Makes sense. The roof over the new addition is in very good condition (no sag in the ridge, etc...) so I could go with just the felt there. The original part of the house has some sag to the ridge and waviness in the roof itself. It's all solid, just settled a bit over the last 130 years or so, so I would do lath to make the steel appear nice and straight.

Money is better spent making sure you have proper ventilation. If your attic is not conditioned make sure you have excellent air flow and add more Batts or loose fill to the ceiling.

Attic is unconditioned but has fully vented soffits. It is a walkup with 2x10 ceiling joists, so the joist bays were filled with 10" of fiberglass which is covered by 1/2" plywood throughout.
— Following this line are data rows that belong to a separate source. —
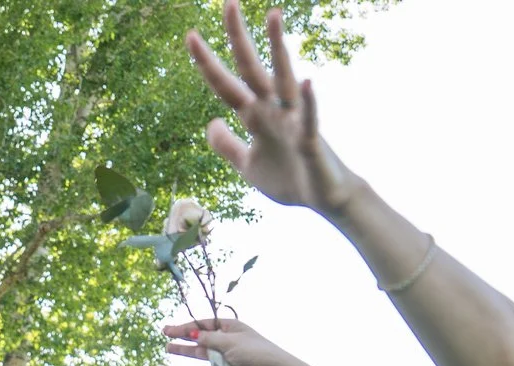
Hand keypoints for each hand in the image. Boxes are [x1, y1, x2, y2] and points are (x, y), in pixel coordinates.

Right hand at [159, 317, 296, 365]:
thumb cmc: (255, 351)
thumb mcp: (230, 341)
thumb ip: (209, 339)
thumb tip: (193, 335)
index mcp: (229, 327)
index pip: (203, 324)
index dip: (186, 326)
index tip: (170, 329)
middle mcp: (226, 341)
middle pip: (199, 337)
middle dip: (182, 336)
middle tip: (165, 334)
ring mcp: (224, 358)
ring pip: (200, 354)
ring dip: (184, 352)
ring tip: (168, 349)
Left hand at [187, 3, 359, 215]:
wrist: (324, 198)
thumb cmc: (289, 178)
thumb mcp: (248, 166)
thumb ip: (227, 146)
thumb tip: (211, 122)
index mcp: (254, 116)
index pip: (225, 85)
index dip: (207, 63)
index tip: (190, 36)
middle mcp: (272, 109)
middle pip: (250, 68)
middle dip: (238, 38)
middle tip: (228, 3)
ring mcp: (293, 120)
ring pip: (284, 78)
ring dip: (278, 48)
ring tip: (273, 16)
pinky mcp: (310, 139)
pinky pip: (309, 117)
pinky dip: (309, 101)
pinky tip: (307, 82)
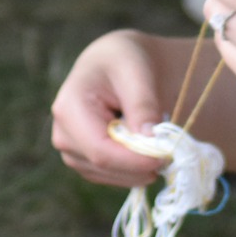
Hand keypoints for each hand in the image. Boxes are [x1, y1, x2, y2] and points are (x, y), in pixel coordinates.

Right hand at [51, 30, 179, 187]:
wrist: (115, 63)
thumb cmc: (125, 60)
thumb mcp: (137, 70)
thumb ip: (142, 103)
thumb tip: (148, 137)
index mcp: (70, 108)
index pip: (100, 149)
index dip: (133, 160)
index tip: (165, 157)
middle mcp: (63, 133)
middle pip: (103, 166)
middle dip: (139, 166)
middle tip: (172, 153)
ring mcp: (71, 150)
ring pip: (107, 175)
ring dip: (138, 169)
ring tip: (162, 148)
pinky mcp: (83, 160)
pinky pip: (110, 176)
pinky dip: (133, 170)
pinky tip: (149, 153)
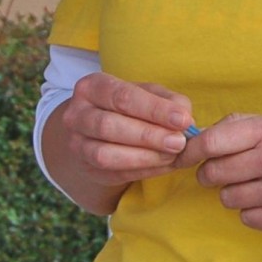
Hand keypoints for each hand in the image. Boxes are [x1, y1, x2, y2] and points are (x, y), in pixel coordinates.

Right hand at [61, 72, 195, 187]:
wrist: (98, 127)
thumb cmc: (129, 105)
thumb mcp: (147, 93)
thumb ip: (167, 101)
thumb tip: (185, 118)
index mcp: (92, 87)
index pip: (123, 97)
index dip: (155, 109)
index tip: (183, 119)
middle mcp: (76, 115)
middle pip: (110, 126)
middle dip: (149, 136)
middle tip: (179, 142)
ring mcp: (76, 144)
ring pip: (106, 155)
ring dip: (144, 157)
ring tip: (172, 155)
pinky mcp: (85, 168)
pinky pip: (112, 174)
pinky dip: (142, 171)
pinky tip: (164, 166)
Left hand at [191, 113, 261, 232]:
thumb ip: (249, 125)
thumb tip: (210, 133)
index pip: (212, 141)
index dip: (190, 150)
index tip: (183, 155)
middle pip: (213, 173)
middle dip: (213, 172)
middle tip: (227, 170)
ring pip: (228, 198)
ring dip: (235, 192)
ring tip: (257, 183)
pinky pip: (248, 219)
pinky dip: (253, 211)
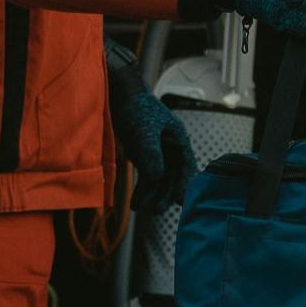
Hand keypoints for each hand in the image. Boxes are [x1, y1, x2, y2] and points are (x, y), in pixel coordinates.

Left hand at [106, 52, 195, 211]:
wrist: (119, 95)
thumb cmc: (135, 108)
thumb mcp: (143, 129)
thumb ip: (151, 153)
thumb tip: (157, 177)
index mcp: (178, 139)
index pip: (186, 166)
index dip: (184, 184)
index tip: (180, 202)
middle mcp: (171, 148)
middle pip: (173, 177)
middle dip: (164, 194)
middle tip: (155, 211)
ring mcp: (159, 153)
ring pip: (160, 180)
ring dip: (151, 194)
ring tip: (139, 208)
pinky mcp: (145, 155)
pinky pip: (148, 176)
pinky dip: (143, 189)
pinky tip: (135, 202)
There is also a gable fan.

I have heard that one big issue is the condensation that forms on the back side of the metal. Personally, I would rather do a complete tear-off, repair any wood, waterproof, then install the metal with ventilation behind it.

It would seem to me that the waterproofing is already there in the form of the existing asphalt shingle roof, so why rip it off? I guess in the case of as M5farms pointed out, if you don't know/can't assess the condition of the underlying sheathing you might want to, but luckily in my case since it's a walkup, I can see every inch of sheathing from the underside. Since the asphalt roof had no trouble shedding the record amounts of rain it saw last year I would guess that some condensation from the undersides of the metal roofing panels would pose little challenge.
 
   / Standing seam metal roofing over existing asphalt shingles? #9  
The barn roofing was simply bought in 12' x 3' sections...

FYI: If 3' wide, it's probably NOT standing seam.

All the standing seam I've seen is 16" or so wide per pc. If it went much wider, the hidden screws on the one edge covered by the 'standing seam' wouldn't be enough to hold the metal down.

3' wide metal goes by the name "Century drain" (among other names), does have raised ribs about 8" OC, and has rows of exposed metal screws across the panels.


Standing seam makes a much better roof, IMHO, due to the screws not being exposed, (each point a potential leak) and is often 26ga versus the normal 29ga of 3' wide metal, but it's more expensive than the 3' wide metal.
 
   / Standing seam metal roofing over existing asphalt shingles? #10  
Maybe it's just terminology, but to me, standing seam is the type of metal roof that you don't see the screws and each piece of metal is a foot wide. Because of it's size, you have to install it onto decking. Plywood or OSB. R panels come in 3 foot widths and you can usually span 4 feet with it, so your purlins are installed every four feet. This is more cost effective and fairly common when going over an older roof. Any moisture that develops under the R panels is handled by the existing asphalt shingles. The drawbacks to leaving the shingles in place and putting R panels over it is that moisture the may develop under the metal. It can build up on the Purlins and create mold, and then rot. I've also seen moisture come out from under the metal, onto the porch and people not understand that their roof isn't leaking, it's just a lot of condensation.

If you go with standing seam, you really need to remove all of the shingles and have perfect decking in in place, then covered with felt paper or some other equally approved material. There are a lot of them out there to choose from.